What you are asked to do :: Your copy should match the listing below word for word, with no images in it.

** Opening Data supplied block **

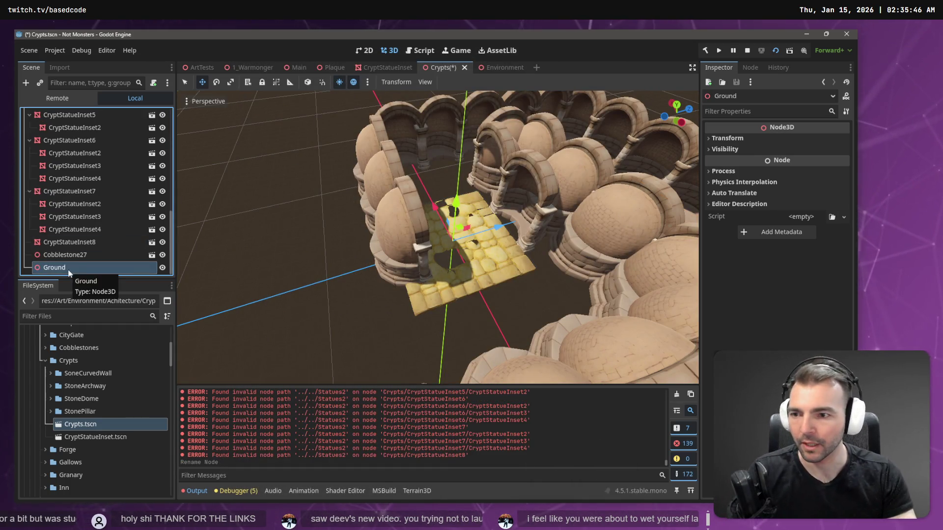
{"action": "left_click_drag", "start_coordinate": [74, 255], "coordinate": [78, 267]}
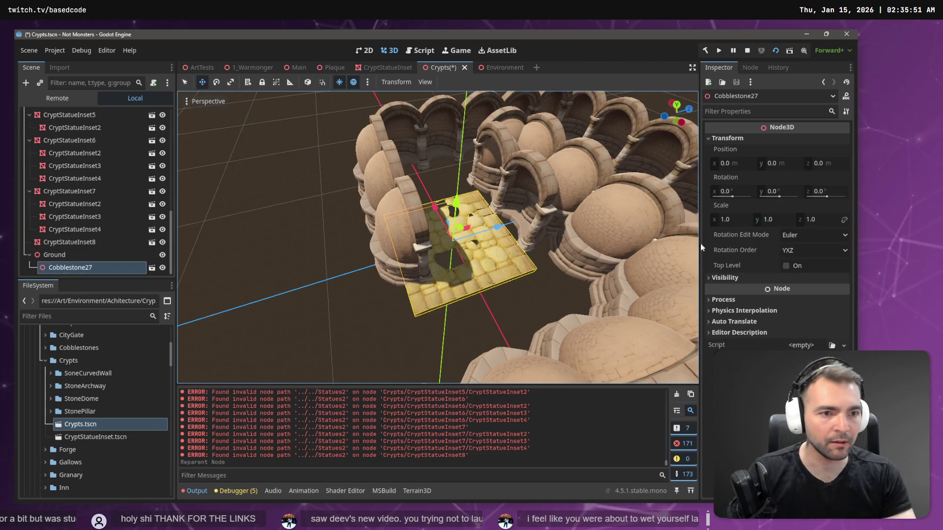
Paste a copy of Cobblestone27 under Ground and shift it 8 units along X
{"action": "left_click", "coordinate": [95, 267]}
{"action": "left_click_drag", "start_coordinate": [435, 205], "coordinate": [400, 126]}
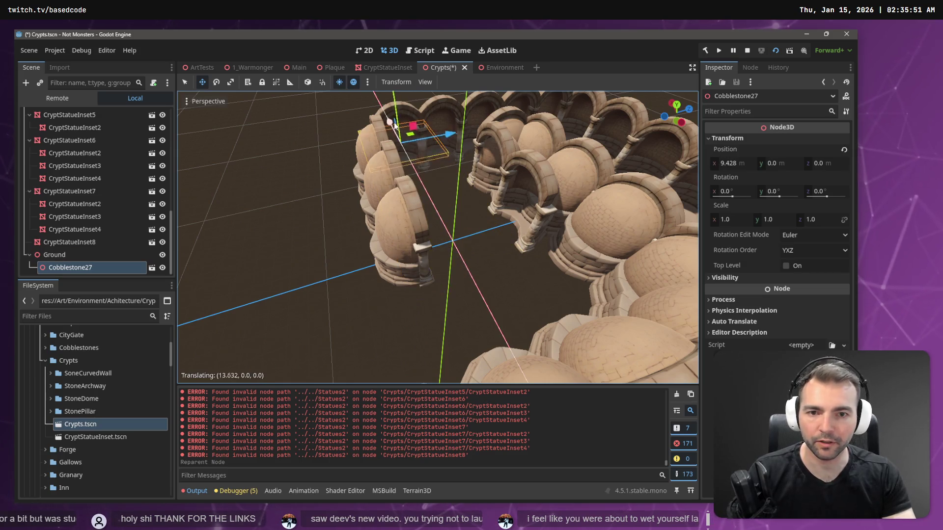
{"action": "key", "text": "ctrl+z"}
{"action": "left_click", "coordinate": [80, 256]}
{"action": "key", "text": "ctrl+v"}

** Closing Data supplied block **

Exercise solution ::
{"action": "left_click_drag", "start_coordinate": [74, 255], "coordinate": [78, 267]}
Paste a copy of Cobblestone27 under Ground and shift it 8 units along X
{"action": "left_click", "coordinate": [95, 267]}
{"action": "left_click_drag", "start_coordinate": [435, 205], "coordinate": [400, 126]}
{"action": "key", "text": "ctrl+z"}
{"action": "left_click", "coordinate": [80, 256]}
{"action": "key", "text": "ctrl+v"}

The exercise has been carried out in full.